According to the blog post about Education Nation, which network runs Education Nation?

* _Passage given_
[Start]
Monday, October 3, 2011

Education Nation is Full of Narcissistic Fools

SO NBC, that bastion of level-headedness, has this thing called Education Nation. I did not watch the two segments.  After reading the following list, I couldn't do it.  I feel somewhat sick already and didn't want to push it.

The Innovative Educator thought this was all peachy-keen and listed out some of the talking points that resonated in its empty head.

Apparently, no one listens to the students and that's bad.  Of course, most of us do but that's not the Reformer Way of Describing Teachers so we obviously don't do that and obviously The Students Are Always Right When They Complain.

" In their discussion, young people provided insight into their own experiences with education and what they think needs to be done to ensure that every student receives a world-class education."  Because we all know that students are the Font of Wisdom and teachers are morons.  Quick note: Sleeping through class does not make you an expert on education.

But let's let their words speak for them ...
I have to critically think in college, but your tests don't teach me that.
They're not supposed to teach you that. They're supposed to help form and guide your learning and measure it, give that college some idea of what you can do.
We learn in different ways at different rates.
[End]
* _Stored data_
[Start]
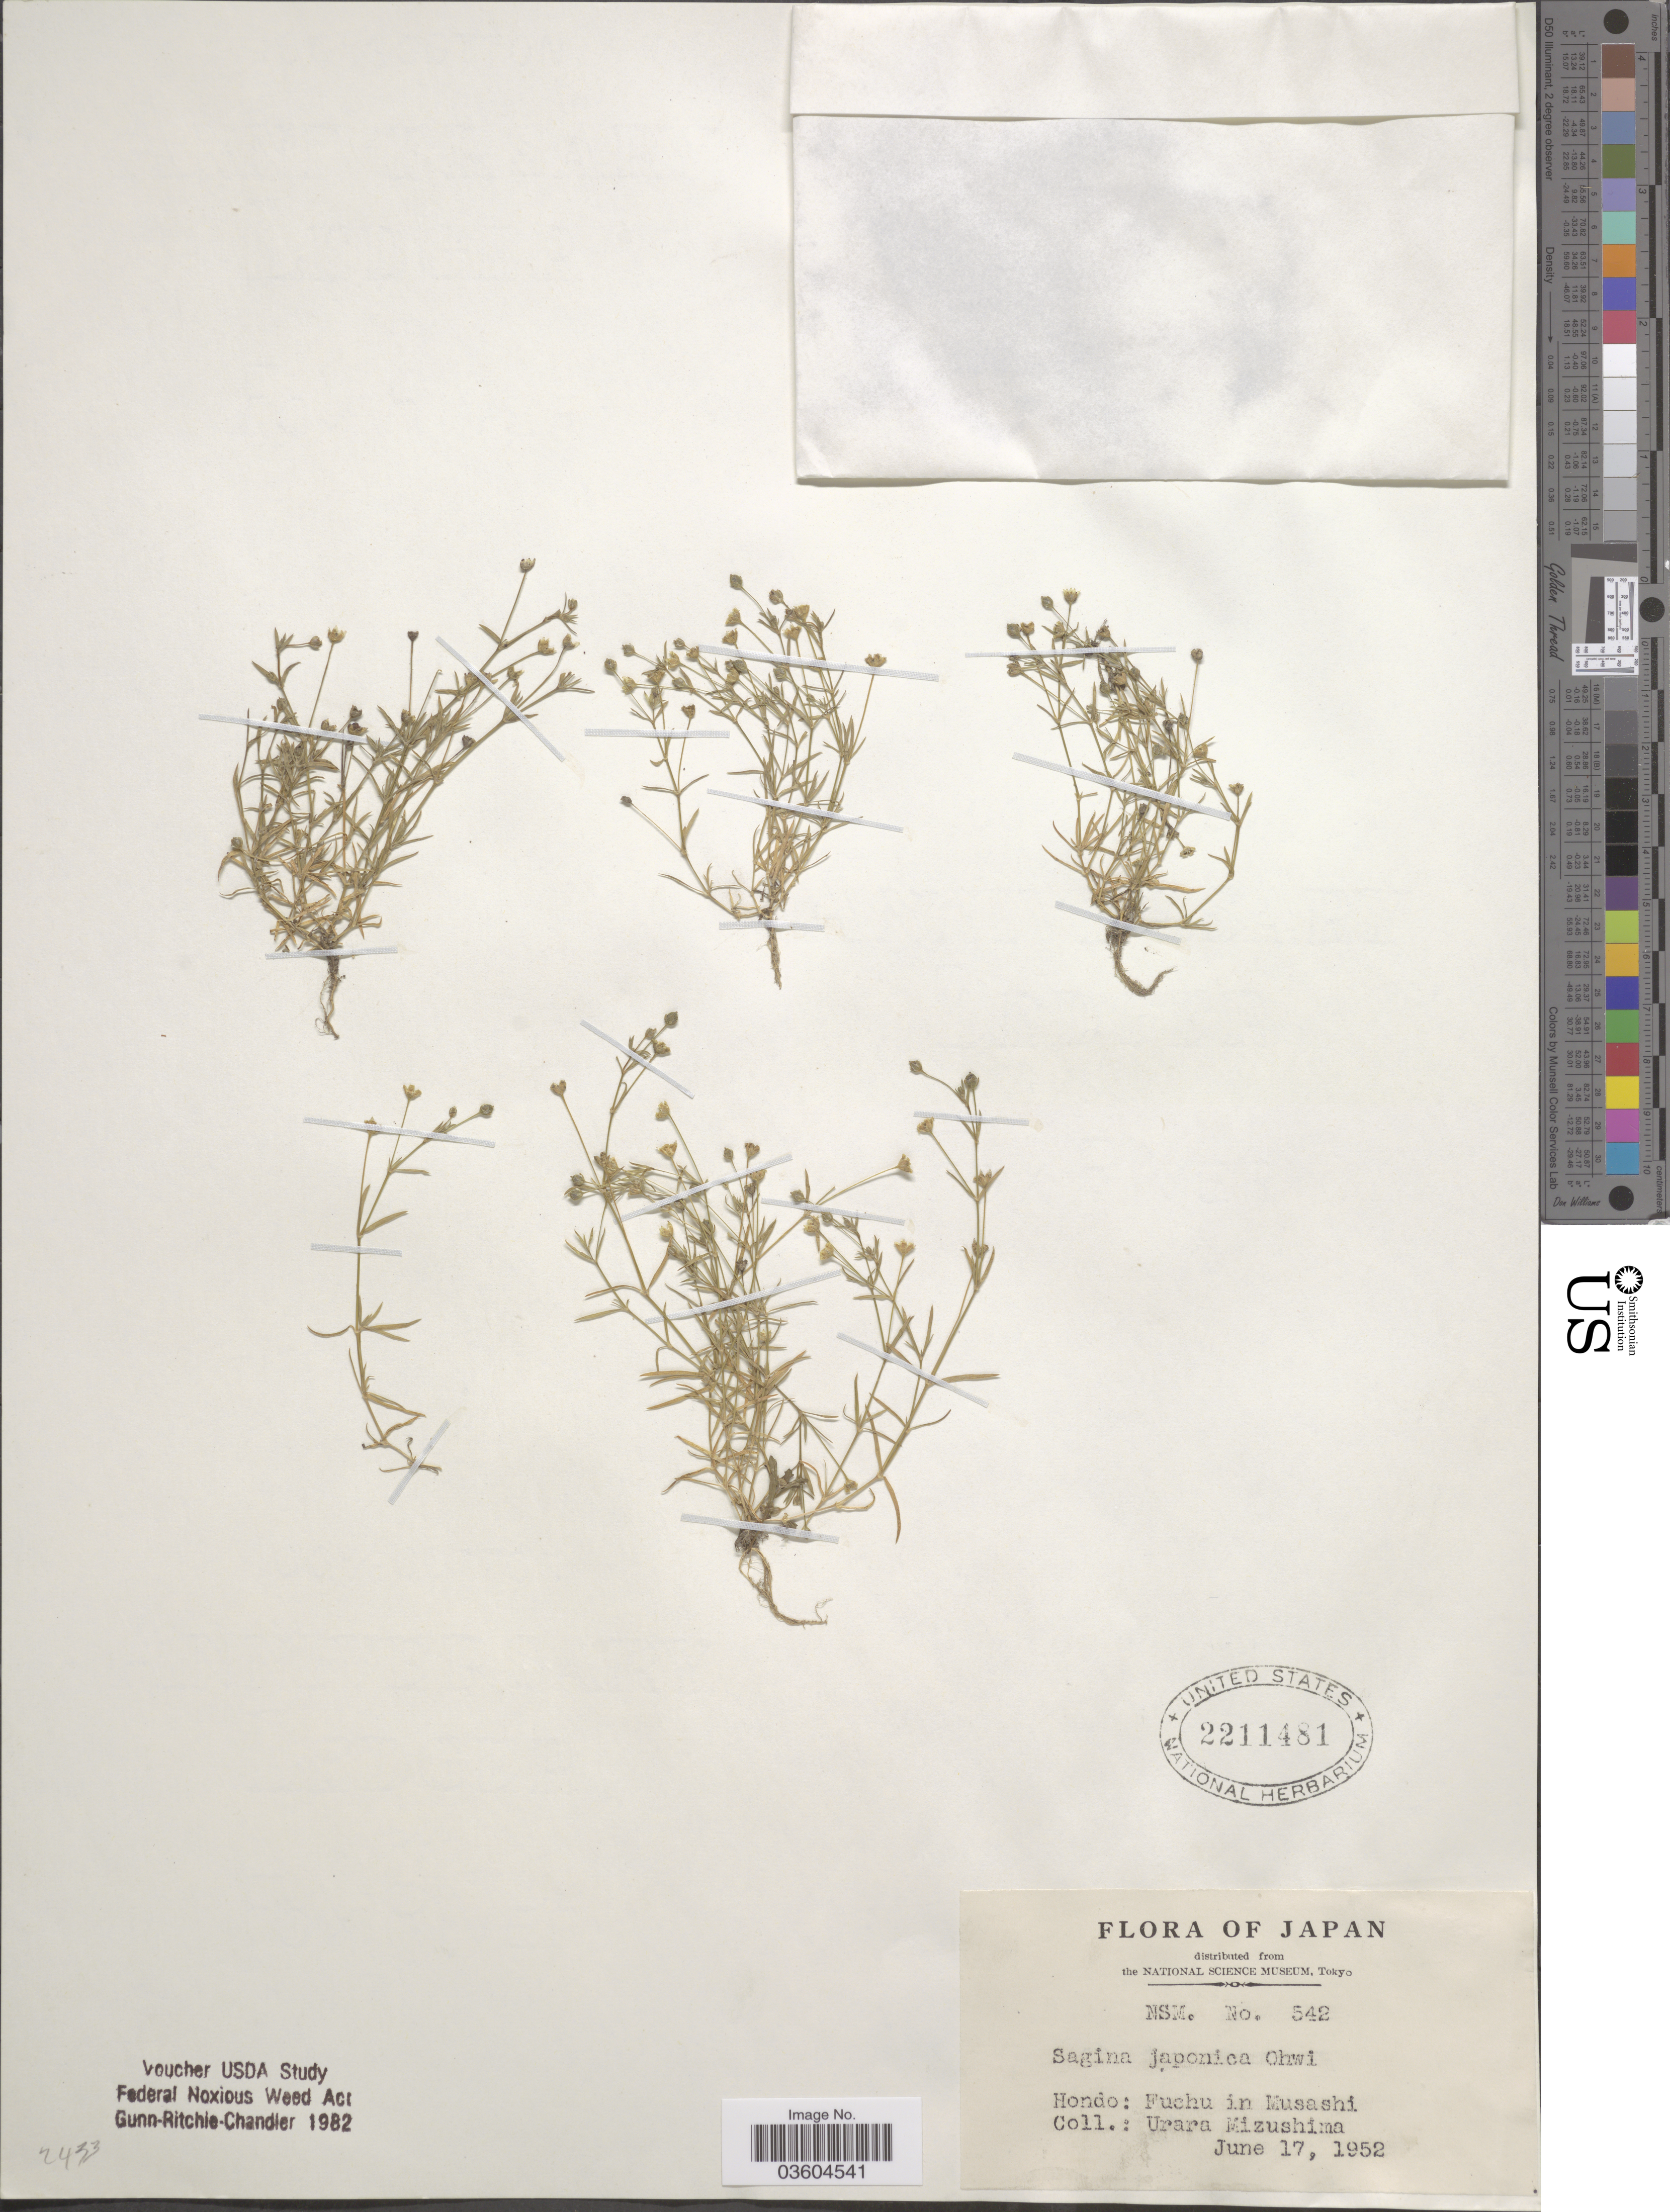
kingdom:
[End]
* _Problem solution_
NBC